In any event, the G19 will retail for somewhere between $500-550.  That's half your budget and you still need a holster (a good one), magazine carrier, ammo (a fucktonne of it) and most importantly training.  

A good kydex holster and mag pouch from someplace like Raven Concealment will run you about $150ish depending on what you buy.  Do not buy cheap crap.

1000 rounds of 9mm practice ammo should be around $230-250.  Throw in another $60 or so for 100 rounds of carry ammo (46 to carry on you; 50 to test fire and get a feel for).  .45 ACP and .40S&W rounds will cost much more.  And if a 1000 rounds seems a lot, understand many of us shoot that much in a week.  Some of us blow through it in a day.  Practice, practice, practice...

Despite the jokes you'll hear about tactical tupperware, there is nothing at all wrong with a Glock (or M&P).  Both have killed plenty of bad guys and defended many a citizen, lawman, and soldier.  Pick what feels best in your hand, get trained, and shoot the shit out of it.


----------



## x SF med (May 21, 2015)

policemedic said:


> Pick what feels best in your hand, get trained, and shoot the shit out of it.


What he said, is also what I said.


----------



## amorris127289 (May 21, 2015)

My grand pa, who was a state trooper and passed away the day I was born, left me his s&w 38 special. Heading to the range to learn.


----------



## pardus (May 21, 2015)

amorris127289 said:


> My grand pa, who was a state trooper and passed away the day I was born, left me his s&w 38 special. Heading to the range to learn.



That is something to treasure.


----------



## Etype (May 26, 2015)

I think you should  get a Desert E! Them shits is hot!!!


----------



## Blizzard (May 27, 2015)

Etype said:


> I think you should  get a Desert E! Them shits is hot!!!

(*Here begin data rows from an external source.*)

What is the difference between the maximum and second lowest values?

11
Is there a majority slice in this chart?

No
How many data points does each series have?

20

Yeah , but yous gotta hold it right. 

Like this:


----------



## amorris127289 (May 27, 2015)

Blizzard said:


> Yeah , but yous gotta hold it right.
> 
> Like this:
> 
> View attachment 13436









I thought this was a better way to hold it?


----------



## x SF med (May 27, 2015)

Why would anyone except a competitive long range pistol shooter scope a hand gun? 

Hey bad guy hold still while I get a good eye relief and scope view....  Thanks!:wall::wall:


----------



## amorris127289 (May 27, 2015)

x SF med said:


> Why would anyone except a competitive long range pistol shooter scope a hand gun?
> 
> Hey bad guy hold still while I get a good eye relief and scope view....  Thanks!:wall::wall:


I am assuming that is a .22 pistol? I posted it thinking about the videos I have seen, with a higher caliber gun, where once the trigger is squeezed the next sound you here is the gun smacking against the shooters face. I believe the action is best portrayed by these following smileys. 
 before= during=  after=:blkeye:


----------